Most evaluations of coding models treat code generation as a single-shot problem: give the model a description, get back a function. That's useful, but it's not how real software engineering works. Real engineering is iterative, contextual, and messy.
The gap between benchmarks and practice
Single-function generation benchmarks measure something real, but they systematically undervalue the skills that matter most in practice: understanding a large existing codebase, running tests and interpreting failures, proposing a fix, verifying it, and iterating.
A model that scores well on function-level benchmarks may completely fail when dropped into a 50,000-line repository with a real GitHub issue and asked to fix it.
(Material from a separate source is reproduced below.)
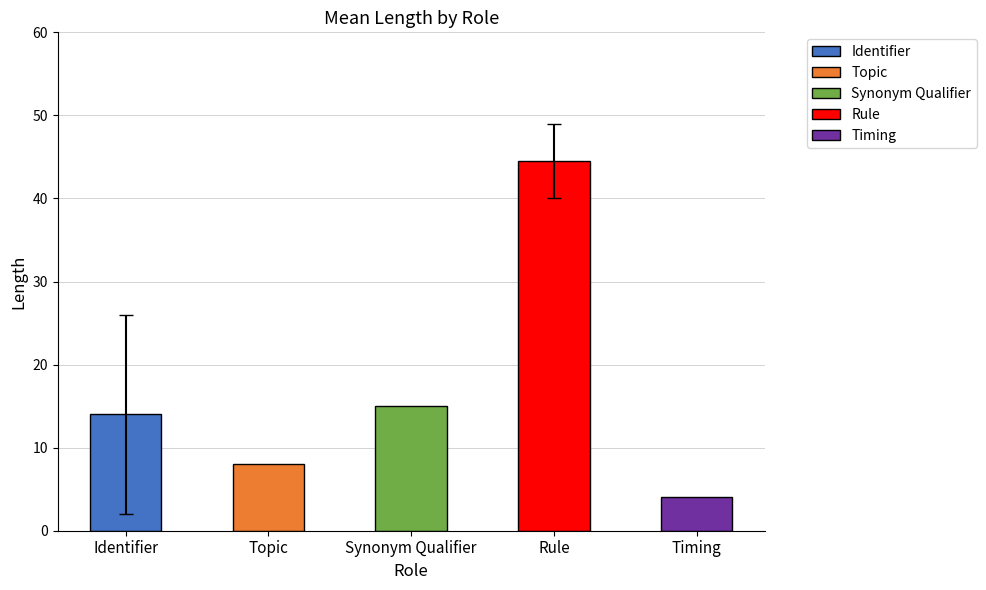

What position from the left is Rule?

4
That gap is what we're working to close.
Agentic trajectories as training data
To train Nico 2.5 for agentic scenarios, we needed training data that looked like agentic work: sequences of observations, actions, and outcomes spread across multiple turns, with tool use, file navigation, and test execution woven in.
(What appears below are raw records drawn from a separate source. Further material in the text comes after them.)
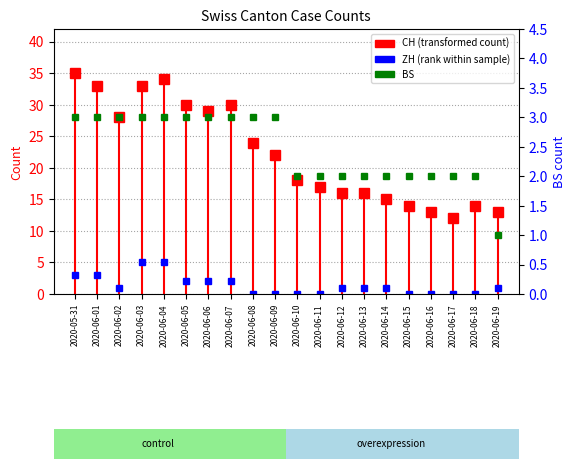

At which label is BS closest to 2?

2020-06-10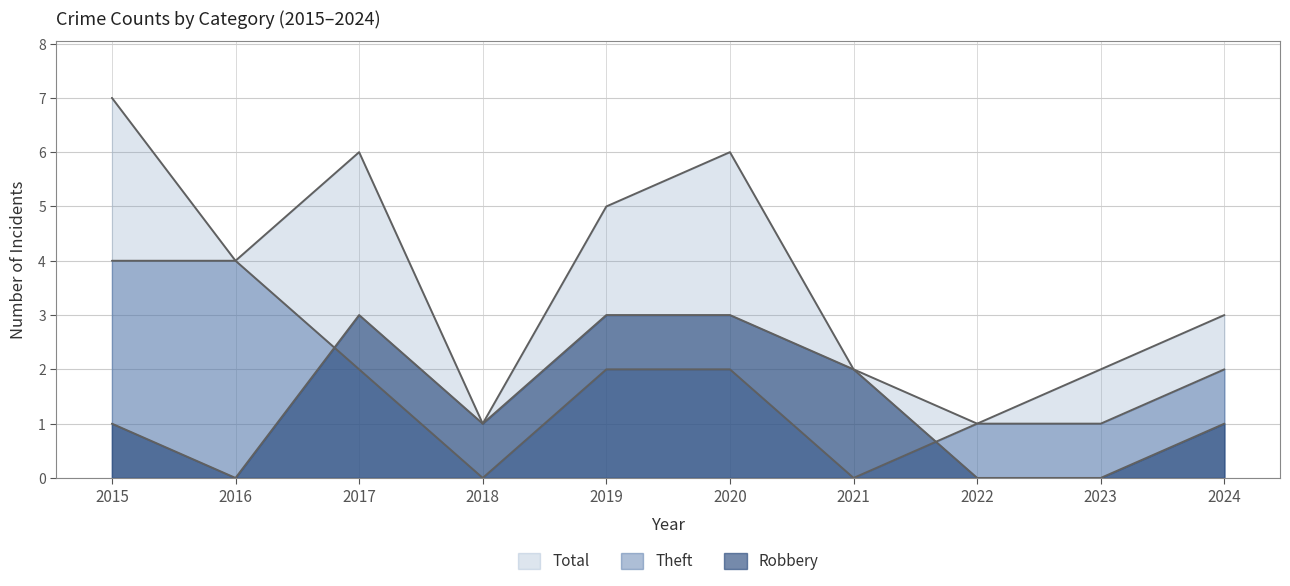

What is the total value across all series at 2018?

2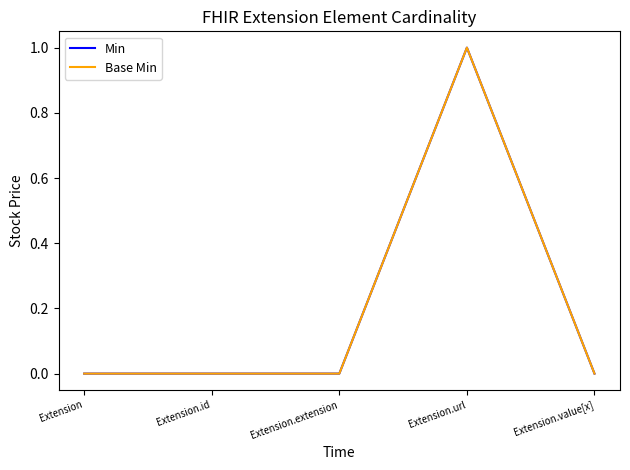

How many Min values are between 0 and 1?

5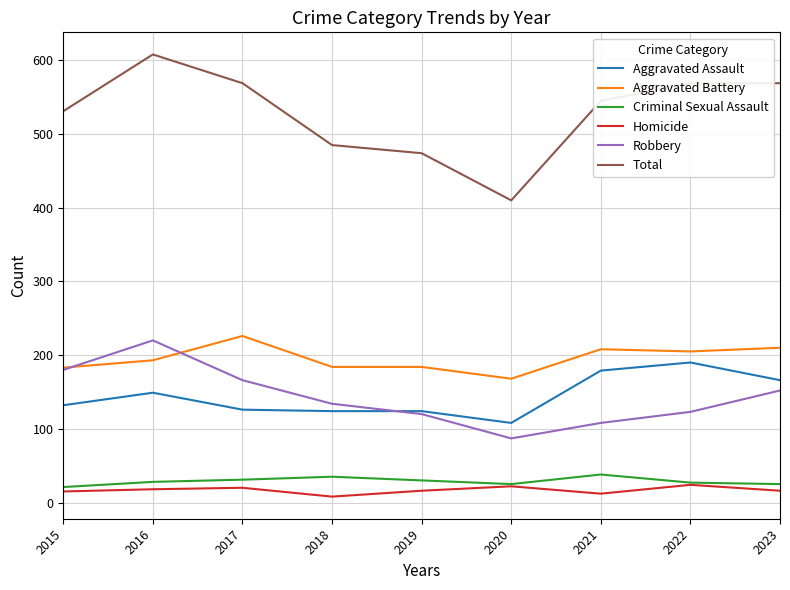

At which category is the sum across all series the highest?

2016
We generated and collected these trajectories from multiple sources, including existing open datasets of agent-based software engineering sessions and synthetically generated debugging and development trajectories built from our own code corpus. Each trajectory represents the full arc of solving a real or realistic engineering problem.
What the model needs to learn
Agentic capability requires a different kind of generalization than single-shot generation. The model must learn when to search for more context before proposing a change. It must learn to treat a failing test as a signal rather than a problem to route around. It must learn to recognize when its previous action made things worse, not better, and course-correct.
These are metacognitive skills — skills about the process of solving problems, not just the solutions themselves. Training them requires data that captures the process, not just the outcome.
Evaluation on real-world benchmarks
We evaluate agentic performance on SWE-bench, a benchmark constructed from real GitHub issues submitted to major open-source repositories. The model must resolve the issue — not just describe a fix, but produce a patch that passes the associated tests.
SWE-bench is hard. It requires exactly the capabilities we described above: navigating an unfamiliar codebase, understanding the context of a bug, and producing a diff that actually works. We believe it's the most honest publicly available measure of practical coding model capability.
The agentic scaffolding
The model doesn't operate alone in an agentic context — it operates within a scaffold that gives it access to tools: file reading, code search, directory listing, test execution, and patch application. The scaffold also manages the context window carefully, summarizing and pruning when necessary.
We designed the scaffold to be minimal — we didn't want the scaffold to be doing the reasoning, we wanted the model to be doing the reasoning and the scaffold to just provide the interface. That design choice is reflected in our evaluation methodology as well.